# Lutheran Systematic Theology



## Backwoods Presbyterian (Jun 18, 2010)

I am sure there is and I could probably look this up myself but the PB has a plethora of people smarter than I and so I beg your assistance.

Any place to look for a Lutheran (confessional Lutheran) Systematic Theology? Something akin to Charles Hodge (in scope not in chronology or type).


----------



## jawyman (Jun 18, 2010)

Benjamin, I would recommend looking at the essay files at the Wisconsin Lutheran Seminary (Welcome | Wisconsin Lutheran Seminary Essay File). This would be a good place to start, but really Melanchthon was far more systematic than Luther. I would also recommend Paul Tillich and Dr. C. F. W. Walther. There is a lot out there, so God's blessings.


----------



## Irish Presbyterian (Jun 18, 2010)

Christian Dogmatics, 4 Volumes
By Francis Pieper 

President of the Missouri Synod from 1899 to 1911, Pieper was an ardent opponent of what he felt were the corrosive effects of liberalism spreading in German Lutheran circles of his day. This is his ardent defense of traditional Reformation doctrines, interacting with hundreds of his predecessors.


----------



## DMcFadden (Jun 18, 2010)

Christian Dogmatics, 3 volumes with index 
by Francis Pieper; T. Engelder, J.T. Mueller, W.W.F. Albrecht, translators
A translation of Christliche Dogmatik with an index arranged by subject, author, or Bible reference.

Loci Theologici 
by Martin Chemnitz; J.A.O. Preus, translator
This extensive theological overview is a commentary on Melanchthon’s Loci Communes and is written by Martin Chemnitz, the chief author of the Formula of Concord.

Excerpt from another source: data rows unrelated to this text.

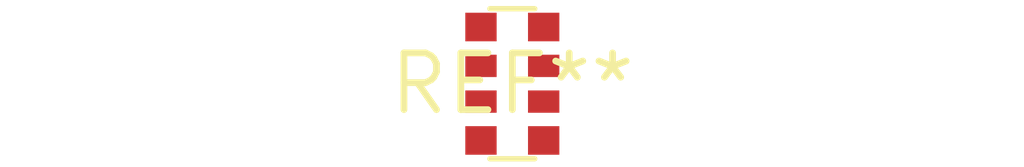
<source format=kicad_pcb>
(kicad_pcb (version 20240108) (generator pcbnew)

  (general
    (thickness 1.6)
  )

  (paper "A4")
  (layers
    (0 "F.Cu" signal)
    (31 "B.Cu" signal)
    (32 "B.Adhes" user "B.Adhesive")
    (33 "F.Adhes" user "F.Adhesive")
    (34 "B.Paste" user)
    (35 "F.Paste" user)
    (36 "B.SilkS" user "B.Silkscreen")
    (37 "F.SilkS" user "F.Silkscreen")
    (38 "B.Mask" user)
    (39 "F.Mask" user)
    (40 "Dwgs.User" user "User.Drawings")
    (41 "Cmts.User" user "User.Comments")
    (42 "Eco1.User" user "User.Eco1")
    (43 "Eco2.User" user "User.Eco2")
    (44 "Edge.Cuts" user)
    (45 "Margin" user)
    (46 "B.CrtYd" user "B.Courtyard")
    (47 "F.CrtYd" user "F.Courtyard")
    (48 "B.Fab" user)
    (49 "F.Fab" user)
    (50 "User.1" user)
    (51 "User.2" user)
    (52 "User.3" user)
    (53 "User.4" user)
    (54 "User.5" user)
    (55 "User.6" user)
    (56 "User.7" user)
    (57 "User.8" user)
    (58 "User.9" user)
  )

  (setup
    (pad_to_mask_clearance 0)
    (pcbplotparams
      (layerselection 0x00010fc_ffffffff)
      (plot_on_all_layers_selection 0x0000000_00000000)
      (disableapertmacros false)
      (usegerberextensions false)
      (usegerberattributes false)
      (usegerberadvancedattributes false)
      (creategerberjobfile false)
      (dashed_line_dash_ratio 12.000000)
      (dashed_line_gap_ratio 3.000000)
      (svgprecision 4)
      (plotframeref false)
      (viasonmask false)
      (mode 1)
      (useauxorigin false)
      (hpglpennumber 1)
      (hpglpenspeed 20)
      (hpglpendiameter 15.000000)
      (dxfpolygonmode false)
      (dxfimperialunits false)
      (dxfusepcbnewfont false)
      (psnegative false)
      (psa4output false)
      (plotreference false)
      (plotvalue false)
      (plotinvisibletext false)
      (sketchpadsonfab false)
      (subtractmaskfromsilk false)
      (outputformat 1)
      (mirror false)
      (drillshape 1)
      (scaleselection 1)
      (outputdirectory "")
    )
  )

  (net 0 "")

  (footprint "R_Array_Convex_4x0612" (layer "F.Cu") (at 0 0))

)

</source>
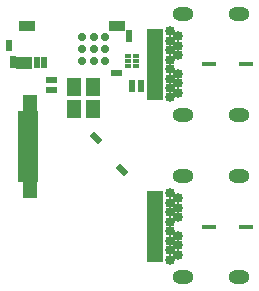
<source format=gts>
G04*
G04 #@! TF.GenerationSoftware,Altium Limited,Altium Designer,20.1.14 (287)*
G04*
G04 Layer_Color=8388736*
%FSLAX25Y25*%
%MOIN*%
G70*
G04*
G04 #@! TF.SameCoordinates,3A9065B2-305A-42DB-86BC-D4C8425A37C0*
G04*
G04*
G04 #@! TF.FilePolarity,Negative*
G04*
G01*
G75*
%ADD28R,0.01981X0.01902*%
%ADD29R,0.01902X0.01981*%
%ADD30R,0.01981X0.01587*%
%ADD31R,0.01784X0.02178*%
%ADD32R,0.02454X0.01666*%
%ADD33R,0.05524X0.01981*%
%ADD34R,0.04737X0.01587*%
G04:AMPARAMS|DCode=35|XSize=19.02mil|YSize=19.81mil|CornerRadius=0mil|HoleSize=0mil|Usage=FLASHONLY|Rotation=135.000|XOffset=0mil|YOffset=0mil|HoleType=Round|Shape=Rectangle|*
%AMROTATEDRECTD35*
4,1,4,0.01373,0.00028,-0.00028,-0.01373,-0.01373,-0.00028,0.00028,0.01373,0.01373,0.00028,0.0*
%
%ADD35ROTATEDRECTD35*%

%ADD36R,0.06706X0.02178*%
%ADD37R,0.04737X0.05446*%
%ADD38R,0.05800X0.03792*%
%ADD39R,0.04737X0.05918*%
%ADD40C,0.03359*%
%ADD41O,0.07099X0.04737*%
%ADD42C,0.02769*%
D28*
X24286Y76413D02*
D03*
Y74563D02*
D03*
X12766Y80275D02*
D03*
Y82125D02*
D03*
X53652Y68532D02*
D03*
Y66681D02*
D03*
X21928Y76408D02*
D03*
Y74557D02*
D03*
X13947Y76569D02*
D03*
Y74718D02*
D03*
X52748Y85201D02*
D03*
Y83350D02*
D03*
X56593Y68514D02*
D03*
Y66664D02*
D03*
D29*
X49495Y72166D02*
D03*
X47645D02*
D03*
X27817Y69610D02*
D03*
X25967D02*
D03*
X27820Y66243D02*
D03*
X25970D02*
D03*
D30*
X19476Y75422D02*
D03*
X16189D02*
D03*
Y74044D02*
D03*
Y76800D02*
D03*
X19476Y74044D02*
D03*
Y76800D02*
D03*
D31*
X17832Y74339D02*
D03*
Y76505D02*
D03*
D32*
X52327Y77624D02*
D03*
Y76049D02*
D03*
Y74474D02*
D03*
X54886Y77624D02*
D03*
Y76049D02*
D03*
Y74474D02*
D03*
D33*
X61395Y31663D02*
D03*
Y29695D02*
D03*
Y27726D02*
D03*
Y25758D02*
D03*
Y23789D02*
D03*
Y21821D02*
D03*
Y19852D02*
D03*
Y17884D02*
D03*
Y15915D02*
D03*
Y13947D02*
D03*
Y11978D02*
D03*
Y10010D02*
D03*
X61383Y64049D02*
D03*
Y66018D02*
D03*
Y67986D02*
D03*
Y69955D02*
D03*
Y71923D02*
D03*
Y73892D02*
D03*
Y75860D02*
D03*
Y77829D02*
D03*
Y79797D02*
D03*
Y81766D02*
D03*
Y83734D02*
D03*
Y85703D02*
D03*
D34*
X91631Y20837D02*
D03*
X79426D02*
D03*
X79415Y74876D02*
D03*
X91620D02*
D03*
D35*
X42525Y49612D02*
D03*
X41216Y50920D02*
D03*
X49696Y40391D02*
D03*
X51004Y39082D02*
D03*
D36*
X18885Y58473D02*
D03*
Y56505D02*
D03*
Y54536D02*
D03*
Y52568D02*
D03*
Y50599D02*
D03*
Y48631D02*
D03*
Y46662D02*
D03*
Y44694D02*
D03*
Y42725D02*
D03*
Y40757D02*
D03*
Y38788D02*
D03*
Y36820D02*
D03*
D37*
X19869Y33119D02*
D03*
Y62174D02*
D03*
D38*
X48756Y87587D02*
D03*
X18756D02*
D03*
D39*
X34302Y67391D02*
D03*
X40601D02*
D03*
X34429Y60132D02*
D03*
X40728D02*
D03*
D40*
X66316Y19262D02*
D03*
Y22411D02*
D03*
Y16112D02*
D03*
Y25561D02*
D03*
Y12963D02*
D03*
Y28711D02*
D03*
Y9813D02*
D03*
Y31860D02*
D03*
X69072Y17687D02*
D03*
Y23986D02*
D03*
Y14537D02*
D03*
Y11388D02*
D03*
Y30286D02*
D03*
Y27136D02*
D03*
X69061Y84325D02*
D03*
Y65427D02*
D03*
Y81175D02*
D03*
Y68577D02*
D03*
Y78025D02*
D03*
Y71726D02*
D03*
X66305Y85899D02*
D03*
Y63852D02*
D03*
Y82750D02*
D03*
Y67002D02*
D03*
Y79600D02*
D03*
Y70151D02*
D03*
Y76451D02*
D03*
Y73301D02*
D03*
D41*
X70843Y37648D02*
D03*
Y4026D02*
D03*
X89465Y37648D02*
D03*
Y4026D02*
D03*
X89454Y58065D02*
D03*
Y91687D02*
D03*
X70832Y58065D02*
D03*
Y91687D02*
D03*
D42*
X36958Y83869D02*
D03*
X44832D02*
D03*
X36958Y79932D02*
D03*
X44832D02*
D03*
X40895Y83869D02*
D03*
Y79932D02*
D03*
X44832Y75995D02*
D03*
X40895D02*
D03*
X36958D02*
D03*
M02*

</source>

The Christian Faith: A Lutheran Exposition 
by Robert Kolb
A discussion of the doctrinal positions of The Lutheran Church-Missouri Synod for Bible students, church professionals and those preparing for church work. 

Summary of Christian Doctrine 
by Edward Koehler
A systematic study of the doctrines of Scripture presented in a concise, comprehensive manner. This is an excellent text for those interested in going beyond the Catechism, but not ready for Christian Dogmatics. 

Christian Dogmatics 
by John Theodore Mueller
A helpful book of doctrinal theology based on Pieper’s Christliche Dogmatik.


----------



## yeutter (Jun 18, 2010)

Mueller is the most readable [in English] of the ones already suggested.


----------



## eqdj (Jun 19, 2010)

Have you heard of Robert Jenson?
the blue fish project (dave bish): REVIEW: Systematic Theology: The Triune God by Robert Jenson
At Amazon


----------



## Sven (Jun 20, 2010)

Here is a list of Lutheran works to read:

Confessional Lutheran Dogmatics: Outline of Volumes
Francis Pieper: cph.org - Christian Dogmatics Set
C F W Walther: Welcome to CPH.org
Robert Preus The Theology of Post Reformation Lutheranism Similar in design to Richard Muller's Post-Reformation Reformed Dogmatics: Amazon.com: The Theology of Post Reformation Lutheranism: A Study…
Note: This is out of print do some searching on amazon, and don't settle for the paperbacks; get the hardbacks.
John Gerhard Loci Theologici: Welcome to CPH.org
Heinrich Schmid [read online] this work is similar to Heinrich Heppe's Reformed Dogmatics: The doctrinal theology of the Evangelical Lutheran Church : Schmid, Heinrich : Free Download & Streaming : Internet Archive

Enjoy Reading these eminent Lutherans!


----------



## KaphLamedh (Jun 20, 2010)

Well, some books comes to my mind. You can get them from Amazon or maybe from your local library.
*Lutheran Questions, Lutheran Answers: Exploring Christian Faith by Martin Marty 
Principles of Lutheran Theology by Carl E. Braaten
Concordia: The Lutheran Confessions -- A Reader's Edition of the Book of Concord*


----------